Warsi will have experienced the anger of Muslim (and specifically Pakistani-origin) voters directly in ways unfamiliar to those unfamiliar with them. The temperature of politics among many is set at a relatively low boiling point, which will long have been breached in relation to Gaza. They are not watching the BBC – whose coverage of the Israel/Palestine conflict is itself always controversial. They are watching Al Jazeera and following social media. In her time on the Conservative front bench, Warsi will have been lobbied extensively over Israel’s incursions into Gaza and Lebanon in 2009 and 2006. And she herself has views in any event, which have gradually been leaking out on Twitter. I am told that she “blew her top” about Israel’s actions at a recent meeting of the National Security Council. It would have been a warning sign for those who were present.
That they were in no position to act on it takes one to the heart of the matter. In one sense, there is no more to Warsi quitting than meets the eye. There may not have been a shift in Government policy on Israel/Palestine since William Hague left the Foreign Office, but the balance of opinion at the top of Cabinet is arguably different. Warsi will have picked this up immediately. Her views on Israel and Gaza are genuine and profound. This resignation was always a possibility. That this is so must surely have occurred to Team Cameron. How come, then, that the Prime Minister was in no place to head it off – to persuade the Baroness that her resignation would be exploited by Labour (Sadiq Khan is already off the mark), and further the electoral damage done to the Party? For after all, Warsi is entirely a creation of the Conservative leadership. She never won a Commons election.
The answer lies in the nature of the relationship between that leadership and Warsi – and what it tells us about the Tory approach in opposition to modernisation generally and ethnic minority voters specifically. After the 2005 election, the leadership grasped the problem, but botched the solution. Little if any research was done into which particular ethnic minority voters were more or less likely to vote Conservative. Too much stress was placed on Pakistani-origin voters and too little on, say, Indian-origin ones (who are more likely to back the Party). There was a consequent rushing-around for a quick fix solution. One was duly found in the form of the articulate former candidate for Dewsbury and Vice-Chairman of the Party. Warsi was rushed into the Lords. And then the problems for David Cameron began.

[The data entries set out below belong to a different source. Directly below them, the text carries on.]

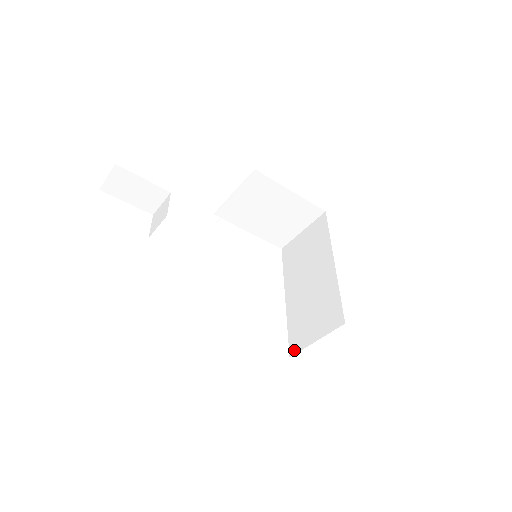
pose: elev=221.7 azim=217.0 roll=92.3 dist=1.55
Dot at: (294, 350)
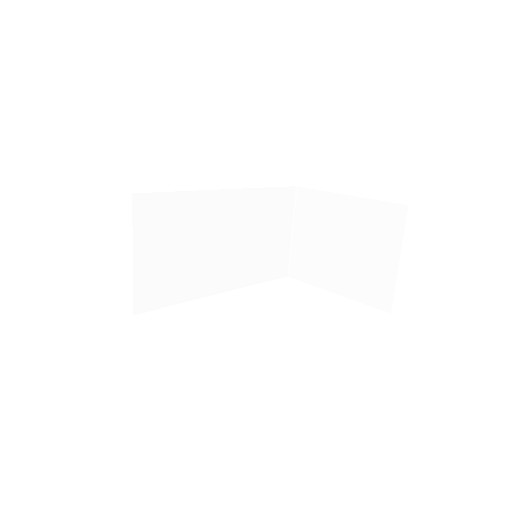
Dot at: occluded
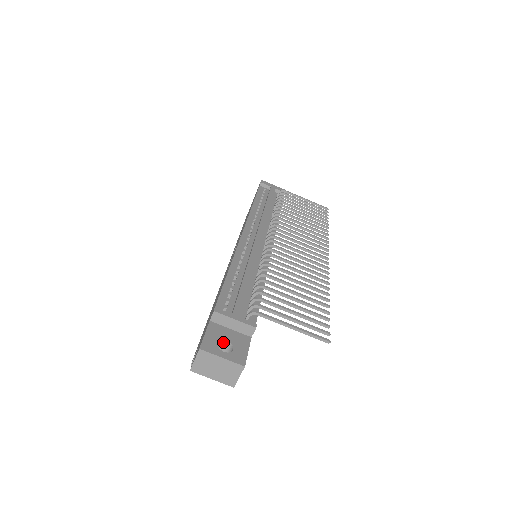
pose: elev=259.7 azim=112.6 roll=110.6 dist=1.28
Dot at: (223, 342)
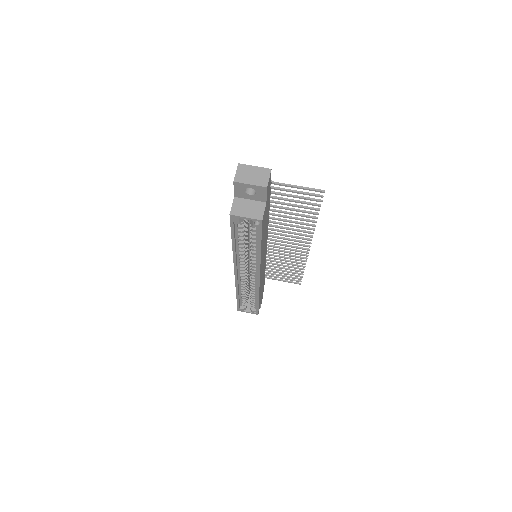
Dot at: occluded
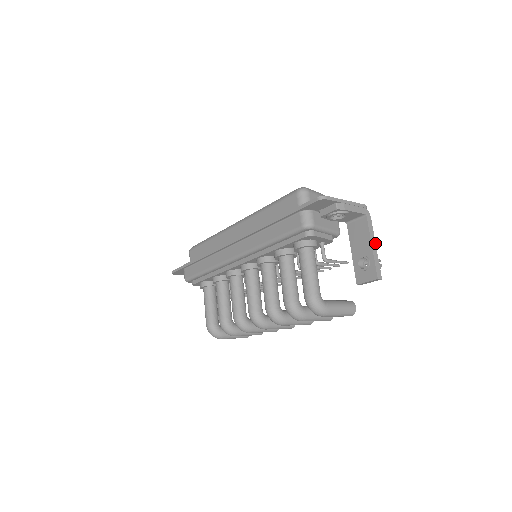
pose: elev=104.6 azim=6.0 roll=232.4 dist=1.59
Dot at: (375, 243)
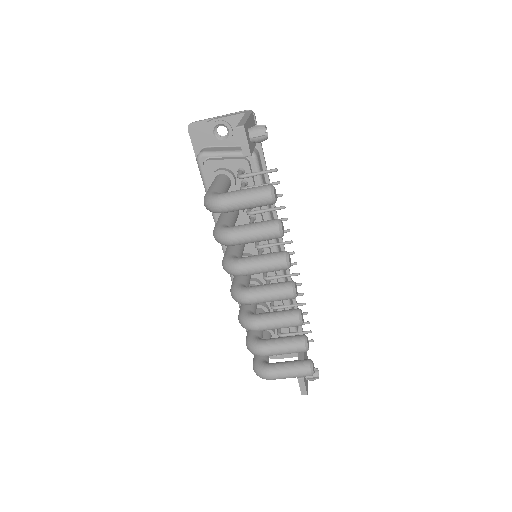
Dot at: (248, 117)
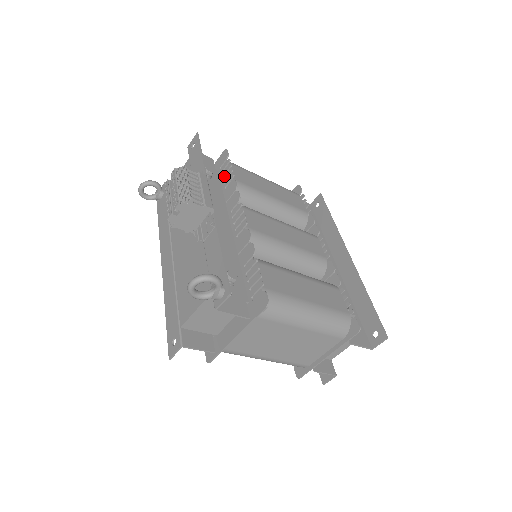
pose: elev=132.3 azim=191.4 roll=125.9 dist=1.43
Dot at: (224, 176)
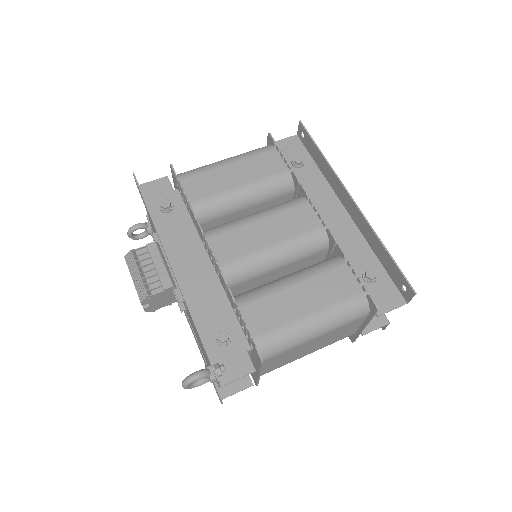
Dot at: occluded
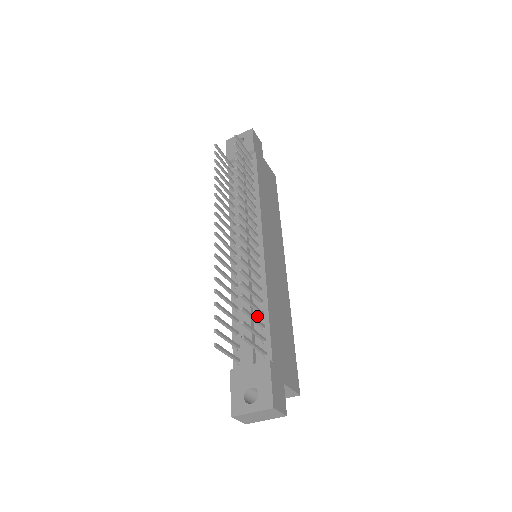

Very simply, her views on extremism and integration were not his, or those of most of the Party. My experience of working with her on the front bench was that she was testy but able. The best solution for the leadership would have been to free her from the cabin in which it had confined her – to send her to Transport, say, or Health or Climate Change. Instead, she was kept in posts in which her views and Cameron’s instincts were often at loggerheads. It followed that the higher she was promoted, the more she was confined. Her media performances could be very fine but were often unguarded. Consequently, they were carefully controlled. I would be amazed if she didn’t ask herself, long before her promotion to Party Chairman: “Am I only here as the token Muslim woman?” By the time of the Eton Mess incident last March, she must have concluded that the answer was Yes.
It would have been clear long before the reshuffle that the Warsi experiment had failed: her removal as Chairman may have marked the point of no return. It is no secret that some near the top of the Party wanted a solution last month that would have been best for all concerned – namely, for Warsi to leave the Government then. Such a move would have avoided today’s resignation. But Cameron would have felt himself in no position to act. Warsi hasn’t denied claims that she is keeping a diary. He will have feared that he would be damned, were she dismissed, by pre-election publication unfairly claiming that his leadership is tainted by tokenism and anti-Muslim prejudice. The irony is that he is now open to exactly this possibility. He has been brought to a place to which his own decisions have taken him.